▶ _MATERIAL TO PROCESS_
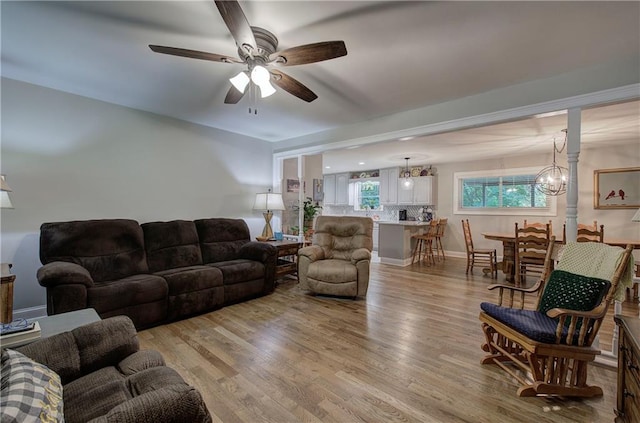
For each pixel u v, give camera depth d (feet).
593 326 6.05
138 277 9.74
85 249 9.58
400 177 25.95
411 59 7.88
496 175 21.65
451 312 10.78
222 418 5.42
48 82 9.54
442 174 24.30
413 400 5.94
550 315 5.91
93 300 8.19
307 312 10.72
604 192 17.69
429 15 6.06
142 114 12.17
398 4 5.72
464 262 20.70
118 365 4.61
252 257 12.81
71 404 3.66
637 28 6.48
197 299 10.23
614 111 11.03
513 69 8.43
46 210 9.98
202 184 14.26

==

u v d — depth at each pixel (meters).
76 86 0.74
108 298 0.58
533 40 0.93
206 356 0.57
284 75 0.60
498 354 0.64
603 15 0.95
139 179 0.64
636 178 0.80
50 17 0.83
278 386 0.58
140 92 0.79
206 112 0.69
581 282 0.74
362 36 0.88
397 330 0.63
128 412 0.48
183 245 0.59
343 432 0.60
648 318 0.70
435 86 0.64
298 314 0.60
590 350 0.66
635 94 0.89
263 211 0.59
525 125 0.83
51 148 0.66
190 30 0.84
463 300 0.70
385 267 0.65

---

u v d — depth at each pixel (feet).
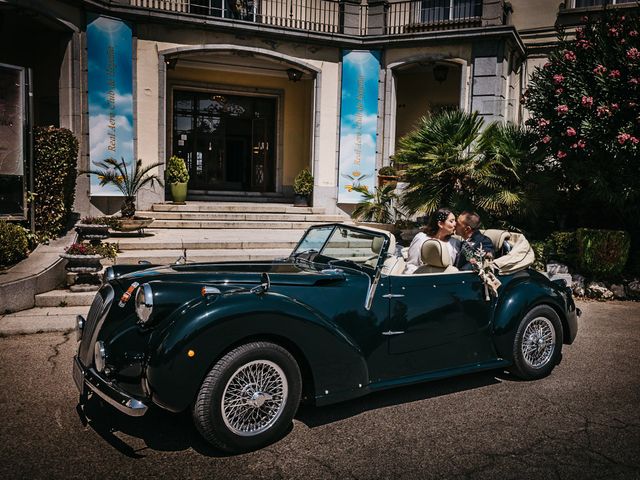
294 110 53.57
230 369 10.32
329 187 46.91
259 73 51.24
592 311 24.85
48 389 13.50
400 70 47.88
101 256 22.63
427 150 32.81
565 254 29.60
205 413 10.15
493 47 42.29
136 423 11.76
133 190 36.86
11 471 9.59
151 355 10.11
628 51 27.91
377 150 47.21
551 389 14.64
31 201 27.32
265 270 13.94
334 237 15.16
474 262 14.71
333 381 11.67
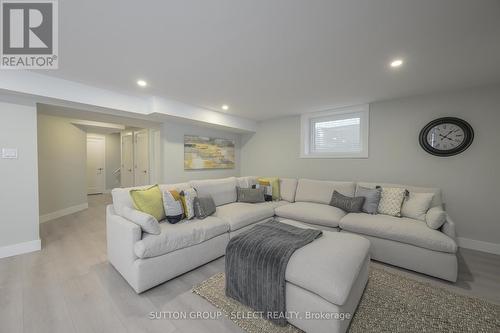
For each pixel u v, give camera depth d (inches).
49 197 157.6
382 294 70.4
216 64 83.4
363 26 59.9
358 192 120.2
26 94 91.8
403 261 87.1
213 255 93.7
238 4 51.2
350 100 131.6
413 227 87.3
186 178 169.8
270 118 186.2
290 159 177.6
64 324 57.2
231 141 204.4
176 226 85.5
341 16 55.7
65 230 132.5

▶ _WORK INSTRUCTIONS_
Copy out the lines above exactly, beginning at the one that contains "For each pixel u v, give camera depth d (feet)." and ending at the one that contains "202 184 14.26".

▶ _OUTPUT OF THE TASK_
For each pixel u v, give camera depth d (feet).
593 326 6.05
138 277 9.74
85 249 9.58
400 177 25.95
411 59 7.88
496 175 21.65
451 312 10.78
222 418 5.42
48 82 9.54
442 174 24.30
413 400 5.94
550 315 5.91
93 300 8.19
307 312 10.72
604 192 17.69
429 15 6.06
142 114 12.17
398 4 5.72
464 262 20.70
118 365 4.61
252 257 12.81
71 404 3.66
637 28 6.48
197 299 10.23
614 111 11.03
513 69 8.43
46 210 9.98
202 184 14.26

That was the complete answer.